从config.yaml文件中可以看到,输入/输出channels都是长度为3的列表。因此neck层也会有三个AdjustLayer模块,通过self.add_module()方法添加模块,这三个模块分别称为downsample2/downsample3/downsample4
看一下AdjustLayer函数的实现:
AdjustLayer(in_channels, out_channels, center_size=7) ,其中in_channels与out_channels每次分别接收来自config.yaml文件中的相应的三个值(512,256)/(1024,256)/(2048,256)
center_size对应论文SiamRPN++中提到的“为了减少计算量,对特征crop center size大小”,center_size=7是默认值,在代码中定义。
AdjustLayer的实现就是一个downsample层:

self.downsample = nn.Sequential(
    nn.Conv2d(in_channels, out_channels, kernel_size=1, bias=False),
    nn.BatchNorm2d(out_channels),
    )

训练调用forward函数时,会对经过downsample层处理过后的特征进行判断,是否执行crop:

def forward(self, x):
    x = self.downsample(x)
    if x.size(3) < 20:
        l = (x.size(3) - self.center_size) // 2
        r = l + self.center_size
        x = x[:, :, l:r, l:r]
    return x

3.rpn_head构建

self.rpn_head = get_rpn_head(cfg.RPN.TYPE, **cfg.RPN.KWARGS) #model_builder.py
RPNS = {
     
        'UPChannelRPN': UPChannelRPN,
        'DepthwiseRPN': DepthwiseRPN,
        'MultiRPN': MultiRPN
       } #__init__.py
RPN:
    TYPE: 'MultiRPN'
    KWARGS:
        anchor_num: 5
        in_channels: [256, 256, 256]
        weighted: true #config.yaml
MultiRPN(anchor_num, in_channels, weighted=False) #rpn.py

这里,RPN的输入均为256channels,SiamRPN++的rpn_head有3个,分别是rpn2/rpn3/rpn4。在经过DepthWiseCorr后,进行加权融合(权值计算:F.softmax(cls_weight)/F.softmax(loc_weight));
DepthwiseRPN类分别就分类和回归进行DepthWise-Corr计算:

DepthwiseRPN(anchor_num, in_channels[i], in_channels[i]))
self.cls = DepthwiseXCorr(in_channels, out_channels, 2 * anchor_num)
self.loc = DepthwiseXCorr(in_channels, out_channels, 4 * anchor_num)

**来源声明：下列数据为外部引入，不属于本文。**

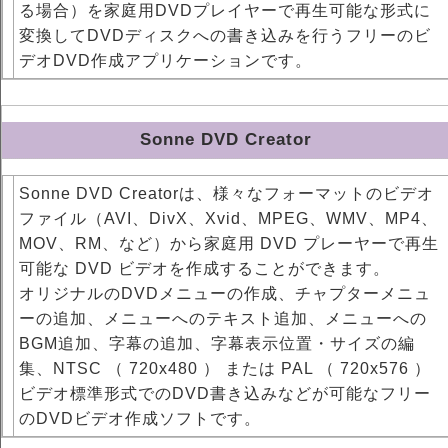
る場合）を家庭用DVDプレイヤーで再生可能な形式に
変換してDVDディスクへの書き込みを行うフリーのビ
デオDVD作成アプリケーションです。
Sonne DVD Creator
Sonne DVD Creatorは、様々なフォーマットのビデオ
ファイル（AVI、DivX、Xvid、MPEG、WMV、MP4、
MOV、RM、など）から家庭用 DVD プレーヤーで再生
可能な DVD ビデオを作成することができます。
オリジナルのDVDメニューの作成、チャプターメニュ
ーの追加、メニューへのテキスト追加、メニューへの
BGM追加、字幕の追加、字幕表示位置・サイズの編
集、NTSC （ 720x480 ） または PAL （ 720x576 ）
ビデオ標準形式でのDVD書き込みなどが可能なフリー
のDVDビデオ作成ソフトです。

其中,in_channels=256, out_channels=256;对应DepthwiseXCorr.init(in_channels=256, hidden=256, out_channels=10(或20), kernel_size=3)
对于模板分支(in:256,out:256):

self.conv_kernel = nn.Sequential(
        nn.Conv2d(in_channels, hidden, kernel_size=kernel_size, bias=False),
        nn.BatchNorm2d(hidden),
        nn.ReLU(inplace=True),
        ) 

对于搜索分支(in:256,out:256):

self.conv_search = nn.Sequential(
        nn.Conv2d(in_channels, hidden, kernel_size=kernel_size, bias=False),
        nn.BatchNorm2d(hidden),
        nn.ReLU(inplace=True),
        )

depth-wise correlation:

def xcorr_depthwise(x, kernel):
    batch = kernel.size(0)
    channel = kernel.size(1)
    x = x.view(1, batch*channel, x.size(2), x.size(3))
    kernel = kernel.view(batch*channel, 1, kernel.size(2), kernel.size(3))
    out = F.conv2d(x, kernel, groups=batch*channel)
    out = out.view(batch, channel, out.size(2), out.size(3))
    return out

最后通过head层得到输出(in:256,out:10/20):

self.head = nn.Sequential(
        nn.Conv2d(hidden, hidden, kernel_size=1, bias=False),
        nn.BatchNorm2d(hidden),
        nn.ReLU(inplace=True),
        nn.Conv2d(hidden, out_channels, kernel_size=1)
        )

最后看一下ModelBuilder的前向传播函数forward(data):传入的data包含training image pairs、label_cls、label_loc、label_loc_weight****(这些参数key-value pairs会在构建数据集的时候写入)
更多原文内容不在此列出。